On June 6, 2017, Anduril’s founders officially set to work on its first product: a sentry tower that leverages artificial intelligence to monitor border crossings. “It was totally Palmer’s idea,” Stephens said, noting that Luckey had sketched prototypes before Anduril had gotten off the ground. It can take years for a defense contractor to ship a new product; Anduril had its sentry tower in the field within six months.

[…]

Despite the unpopularity of its work, Anduril kept shipping. It followed the sentry tower with sensors, drones, and autonomous submarines. Though these products represented hardware innovations, the heartbeat of Anduril’s work was its orchestrating software system, Lattice.

[…]

The software system acts as a command hub, pulling in information from sensors, drones, and other field assets. Using artificial intelligence and computer vision, Lattice constructs a live, detailed view of a battlefield, accessible via computer, tablet, or VR headset. Critically, Lattice is built such that it can sync with assets made by other companies. It is an open system that seeks to play nicely with third parties.

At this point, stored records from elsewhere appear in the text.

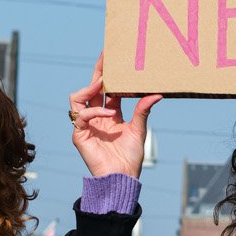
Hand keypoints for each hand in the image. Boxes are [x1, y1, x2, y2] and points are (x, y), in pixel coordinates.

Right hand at [69, 56, 162, 179]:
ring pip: (77, 98)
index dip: (108, 73)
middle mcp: (96, 117)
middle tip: (106, 57)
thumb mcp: (139, 129)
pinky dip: (95, 112)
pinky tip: (110, 113)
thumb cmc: (130, 157)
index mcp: (110, 113)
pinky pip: (81, 116)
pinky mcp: (80, 135)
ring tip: (103, 82)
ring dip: (90, 88)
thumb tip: (157, 93)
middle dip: (97, 72)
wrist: (122, 178)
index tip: (114, 56)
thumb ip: (142, 110)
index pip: (106, 88)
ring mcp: (86, 125)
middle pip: (91, 88)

In addition to intuitively presenting important information, Lattice streamlines decision-making. It does so by offering potential next moves. For example, if a field sensor identifies an enemy drone, it will show up on Lattice along with a prompt to intercept it. In the push of a button, an operative can decide to send an asset to meet and disable it.

Comments

  1. David Foster says:

    It is an interesting company. One of the investors is Andreessen Horowitz, and they consider it part of what they call their ‘American Dynamism’ area of practice. Here’s a post by Katherine Boyle, a fairly new partner at A-H who in focused on that area:

    https://www.commonsense.news/p/the-case-for-american-seriousness?s=r

  2. David Foster says:

    “Software First” A historical note: When General Bernard Schriever was appointed to head the USAF ballistic missile in 1954, he quickly concluded that the major airframe manufactures couldn’t do the job, or at least couldn’t do it in a relevant time frame, and appointed a small company called Ramo-Wooldridge (later TRW Systems) as overall systems integrator for the project.

  3. Jim says:

    “He was super interested in national security.”

    Someone put that on an epitaph.

  4. Jim says:

    “The brain-drain. In previous eras, the military could reliably attract the best technical talent. Historic minds like John von Neumann lent their abilities to branches of the armed forces. That is no longer the case. Today, many of the best technologists work at companies like Google and Meta. “We’re not in a position where our best and brightest are working on national security,” Stephens said.”